The Controlled Exposure Method
Make sure that your cattle dog knows “come” and “lie down” like the back of their paw.
Bring your dog around livestock while you go about your daily chores. Ensure that the pooch does not go into any stalls or enclosed areas.
Use a long rope to let the dog get close to the animals without full freedom. Walk around the whole herd.
Look to see if the dog lowers its tail and naturally walks around the livestock. This shows readiness. Keep training sessions short and watch for signs your pup is getting tired.
The Practice Ducks Method
Work on the commands “come bye”, “walk on” and “away” while your dog is on-leash. This helps them learn the directions you want them to go.
Provide a "herd"
Gather some waterfowl and let them run free in the yard.
Let your pup run loose and try out each command. Make the dog take a break, then get right back out there.

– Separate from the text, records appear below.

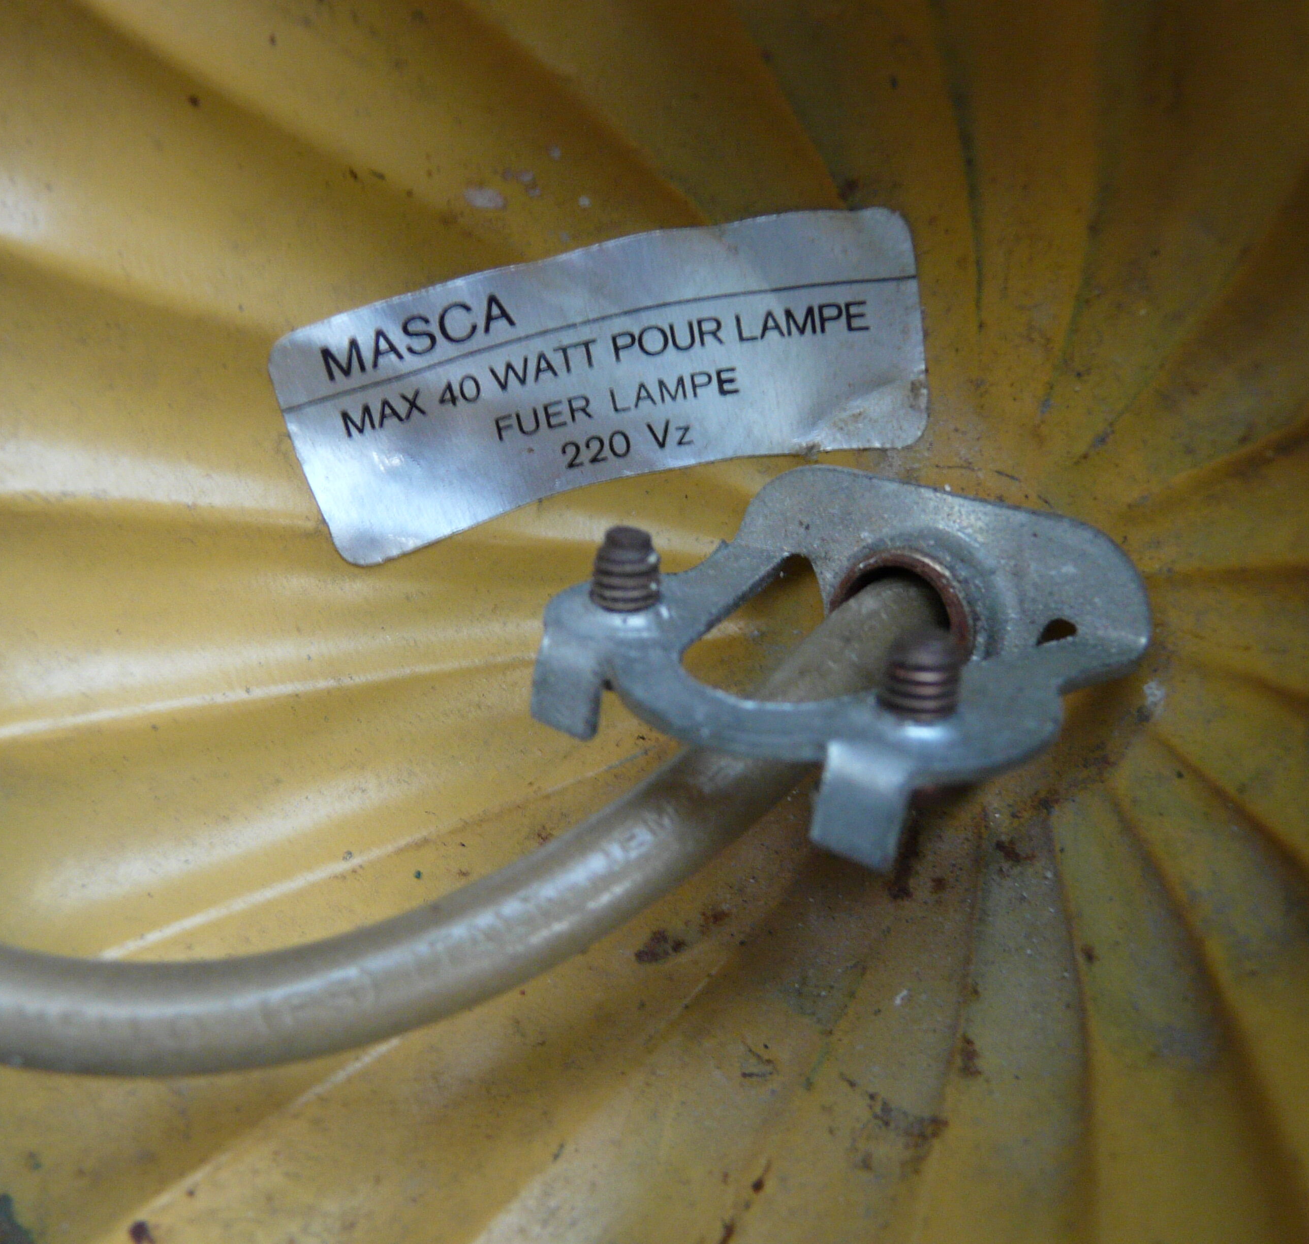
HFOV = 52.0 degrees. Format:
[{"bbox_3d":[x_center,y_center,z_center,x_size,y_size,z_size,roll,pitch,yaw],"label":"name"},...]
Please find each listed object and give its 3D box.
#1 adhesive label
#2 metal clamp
[{"bbox_3d":[-0.003,-0.015,0.083,0.039,0.016,0.005,-11,33,4],"label":"adhesive label"},{"bbox_3d":[0.010,0.002,0.079,0.032,0.016,0.025,19,28,36],"label":"metal clamp"}]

If things are going well, you can try putting your pooch in with a few livestock animals. Let him practice on the mini-herd until he is ready for the real deal.
The Livestock Method
Make sure your pup has his commands down pat.
Choose your herd
Pick out several animals that have been around a herding dog before, but are not much older than a year or two.
Set the stage
Remove corners in your pen or purchase one that is round.
Allow your dog to practice herding on these calm specimens. Call quits on the training session soon as the dog does signs of nervousness, exhaustion or stress.